In the context of the digital economy and the rapid restructuring of financial business models driven by new productive forces, implementing digital transformation strategies has become a critical measure for commercial banks to enhance service efficiency and adjust credit systems. This study uses longitudinal data of Chinese commercial banks from 2011 to 2023 and employs text analysis methods for empirical research. By constructing an evaluation system for the degree of bank digitalization based on text mining techniques, the study explores the mechanisms through which digital transformation influences the development of consumer credit. Furthermore, a comprehensive consumer finance evaluation index is developed using the information entropy method, providing a quantitative tool to assess both the progress of bank digitalization and the development of consumer credit.

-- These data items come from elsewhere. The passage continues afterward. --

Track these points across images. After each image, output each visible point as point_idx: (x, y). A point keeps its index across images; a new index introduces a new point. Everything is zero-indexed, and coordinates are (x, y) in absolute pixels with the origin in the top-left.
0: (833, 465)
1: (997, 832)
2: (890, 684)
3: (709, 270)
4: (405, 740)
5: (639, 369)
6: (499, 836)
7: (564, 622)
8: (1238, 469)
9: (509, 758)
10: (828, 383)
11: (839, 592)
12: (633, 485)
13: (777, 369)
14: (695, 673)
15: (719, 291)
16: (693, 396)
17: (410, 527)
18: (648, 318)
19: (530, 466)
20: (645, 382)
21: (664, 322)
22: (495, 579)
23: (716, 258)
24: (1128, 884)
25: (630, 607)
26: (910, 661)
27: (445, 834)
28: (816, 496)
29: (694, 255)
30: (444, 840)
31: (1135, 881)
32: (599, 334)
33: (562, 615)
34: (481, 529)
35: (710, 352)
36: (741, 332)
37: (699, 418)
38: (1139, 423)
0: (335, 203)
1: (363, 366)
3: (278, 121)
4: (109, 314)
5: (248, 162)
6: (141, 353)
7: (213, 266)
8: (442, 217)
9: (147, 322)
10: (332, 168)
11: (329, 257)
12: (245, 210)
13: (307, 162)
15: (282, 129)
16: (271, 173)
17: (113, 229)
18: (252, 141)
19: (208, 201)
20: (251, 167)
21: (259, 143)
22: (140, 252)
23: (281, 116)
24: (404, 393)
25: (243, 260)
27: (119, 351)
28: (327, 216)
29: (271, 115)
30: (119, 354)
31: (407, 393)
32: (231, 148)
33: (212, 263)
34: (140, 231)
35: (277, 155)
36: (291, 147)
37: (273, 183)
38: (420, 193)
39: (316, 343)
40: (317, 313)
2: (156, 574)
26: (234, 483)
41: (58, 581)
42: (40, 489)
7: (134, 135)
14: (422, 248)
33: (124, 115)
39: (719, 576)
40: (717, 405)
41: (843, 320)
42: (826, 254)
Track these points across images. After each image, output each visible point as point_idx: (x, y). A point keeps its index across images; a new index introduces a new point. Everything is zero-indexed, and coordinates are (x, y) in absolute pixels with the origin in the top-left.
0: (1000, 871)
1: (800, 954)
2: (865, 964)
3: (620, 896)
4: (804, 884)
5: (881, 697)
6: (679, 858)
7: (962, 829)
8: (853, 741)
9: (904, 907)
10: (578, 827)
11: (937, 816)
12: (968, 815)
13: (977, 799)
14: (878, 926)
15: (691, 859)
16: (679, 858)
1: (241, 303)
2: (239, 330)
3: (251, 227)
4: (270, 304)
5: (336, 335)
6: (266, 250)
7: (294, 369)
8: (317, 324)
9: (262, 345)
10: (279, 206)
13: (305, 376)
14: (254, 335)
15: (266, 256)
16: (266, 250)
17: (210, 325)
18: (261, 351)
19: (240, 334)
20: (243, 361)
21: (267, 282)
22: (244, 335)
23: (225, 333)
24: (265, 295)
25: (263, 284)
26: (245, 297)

The findings indicate that the digitalization of banks significantly promotes the growth of consumer credit, primarily by improving bank profitability, expanding credit issuance, and strengthening risk management effectiveness. The study also finds that these effects vary across regions with different levels of economic development and among different types of banking institutions. Robustness tests and instrumental variable methods confirm the reliability of these conclusions. This research not only clarifies the internal mechanisms through which bank digital transformation affects consumer credit from a micro-level perspective but also provides empirical support for commercial banks in formulating transformation strategies and enhancing consumer finance services.